Grippe A : la facture s’alourdit encore

Le 20 octobre 2009 était lancée par le ministère de la Santé une vaste campagne de vaccination pour faire face à l’épidémie de grippe A/H1N1, qui avait engendré la mort de deux personnes l’été précédent. Des moyens colossaux avaient alors été mis en place par le pouvoir (94 millions de doses commandées, pour une dépense officielle de 675 millions d'euros). Ces manœuvres avaient suscité une forte polémique, d’autant plus que moins de 10 % des français s’étaient rendus aux centres d’injection mis en place pour se faire vacciner.

Quatre ans après, la controverse de ce « fiasco » sanitaire et financier, loin d’être éteinte, revient sur le devant de la scène médiatique. Et pour cause : depuis l’année 2009, les pouvoirs publics auraient indemnisé six victimes de narcolepsie-cataplexie (maladie du sommeil entraînant des endormissements brutaux ou de brusques relâchements du tonus musculaire), causée par la prise du vaccin contre le virus de la grippe H1N1, ceci pour un total de  48 000 euros par plaignant. Et ces dépenses pourraient se multiplier dans les prochains mois.

Eric Rance, directeur de l'Office national d'indemnisation des accidents médicaux (Oniam) explique la situation : « les montants sont déterminés en fonction de la situation des demandeurs. (...) Ce ne sont que des offres partielles en l'attente de l'évolution de santé des victimes, souvent jeunes ». Ainsi, il est possible qu’en moyenne, les compensations financières atteignent les 200 000 voire les 300 000 euros. Enfin, 15 autres dossiers de nouveaux plaignants ont été renvoyés en expertise. Si un lien était à nouveau fait entre la prise du sérum et la pathologie, la facture totale pourrait excéder les deux millions d'euros.

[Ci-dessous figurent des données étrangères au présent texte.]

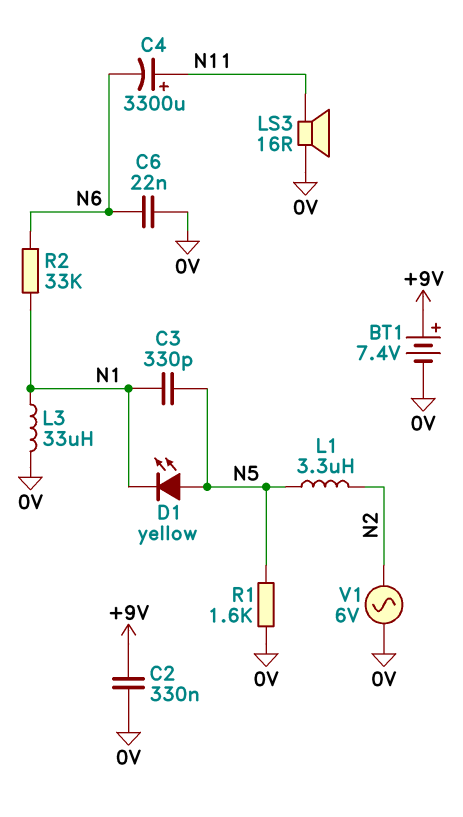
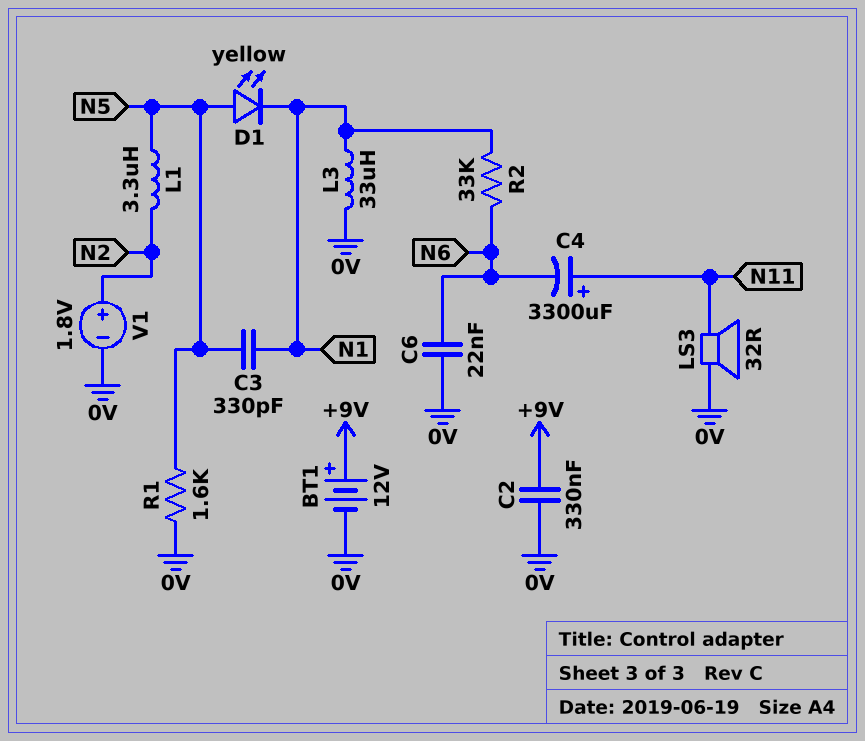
BT1: 7.4V (plus +9V, minus 0V) -> 12V (plus +9V, minus 0V)
LS3: speaker 16R (0V, N11) -> speaker 32R (0V, N11)
V1: AC 6V (0V, N2) -> 1.8V (plus N2, minus 0V)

Récemment, différentes études européennes ont montré l’augmentation du risque de narcolepsie chez la population ayant reçu le vaccin. Une enquête du centre « Maladies rares narcolepsie » a notamment prouvé que la prise des vaccins basés sur les sérums Pandemrix (laboratoire GSK) et Panenza (laboratoire Sanofi-Pasteur) multipliait par 4,7 le risque de contracter une maladie du sommeil chez l'adulte et par 6,5 chez l'enfant de moins de 18 ans. Ainsi, lors de la campagne, 4,1 millions de personnes ont été vaccinées avec le sérum Pandemrix et 1,6 million avec le vaccin Panenza, destiné aux femmes enceintes, aux personnes immunodéprimées et aux nourrissons.

Dans son dernier bilan, l’Agence du médicament (ANSM) fait état de 61 cas de narcolepsie identifiés en France, dont 56 chez des personnes vaccinées par le Pandemrix, 3 par le Panenza et 2 par des vaccins antigrippaux non identifiés à ce jour.